Given these challenges, the MNC companies have been taking various measures to improve their margins. In the US, generic companies witnessed mixed growth. While some of the companies benefited from low competition launches, others got impacted by delay in approvals.
Though there were not many blockbuster launches during the year, there were just a handful companies that displayed robust performance. On the other hand, Indian companies having presence in emerging markets were too impacted. The currencies of major countries witnessed sharp depreciation, leading to poor realisations.
Further, slowdown in some countries impacted their growth. Over and above, the companies also witnessed pressures owing to slower approval rate. This was seen in regions of Latin America.A strong leadership 24 THE INDIAN PHARMACIST | Vol. XII | No. 11 | MAY Current Regulatory Scenario in India from a united Indian pharma Guidelines on Similar (also referred to as living modiﬁed industry and a joint national Biologics, , prepared by organisms) and products thereof in approach by the Ministries and CDSCO and Department.

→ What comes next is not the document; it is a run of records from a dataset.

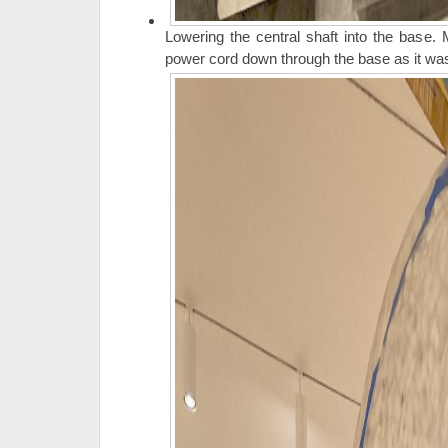
Lowering the central shaft into the base.
power cord down through the base as it was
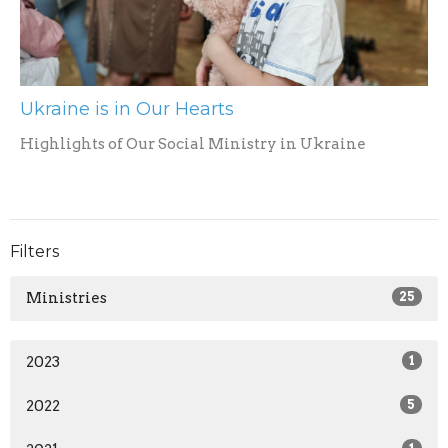
Ukraine is in Our Hearts
Highlights of Our Social Ministry in Ukraine
Filters
Ministries
25
2023
1
2022
5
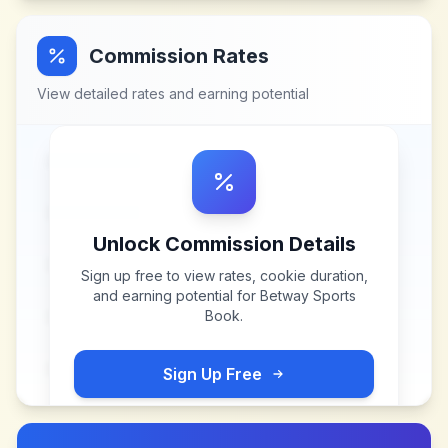
Commission Rates
View detailed rates and earning potential
Unlock Commission Details
Sign up free to view rates, cookie duration,
and earning potential for
Betway Sports
Book
.
Sign Up Free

Jan 01, · 4. Indian pharmaceutical industry possesses excellent chemistry and process reengineering skills. This adds to the competitive advantage of the Indian companies.
The strength in chemistry skill helps Indian companies to develop processes, which are cost effective. Weaknesses: 1. The Indian pharma companies are marred by the price regulation. CURRENT SCENARIO India is now among the top five pharmaceutical emerging markets.
The Indian Pharmaceutical Industry is estimated to grow at 20 % compound annual growth rate (CAGR) over the next five years. There will be new drug launches, new drug . prices scenario in the country from one of the highest in the world to one of the lowest in the world 4, reducing the time lag for the introduction of a drug in India .
Pharma companies, importantly the ones operating in India, will need to realign their quality and compliance structure to conform to the constantly evolving regulatory guidelines.
With the FDA and other regulators broadening the scope of compliance requirements, it helps if companies have a holistic approach and make regulatory compliance part. pharmaceutical industry, only a mere 30% of Indian population has secured access to modern medications.
Until the entire population has access to drugs India has to.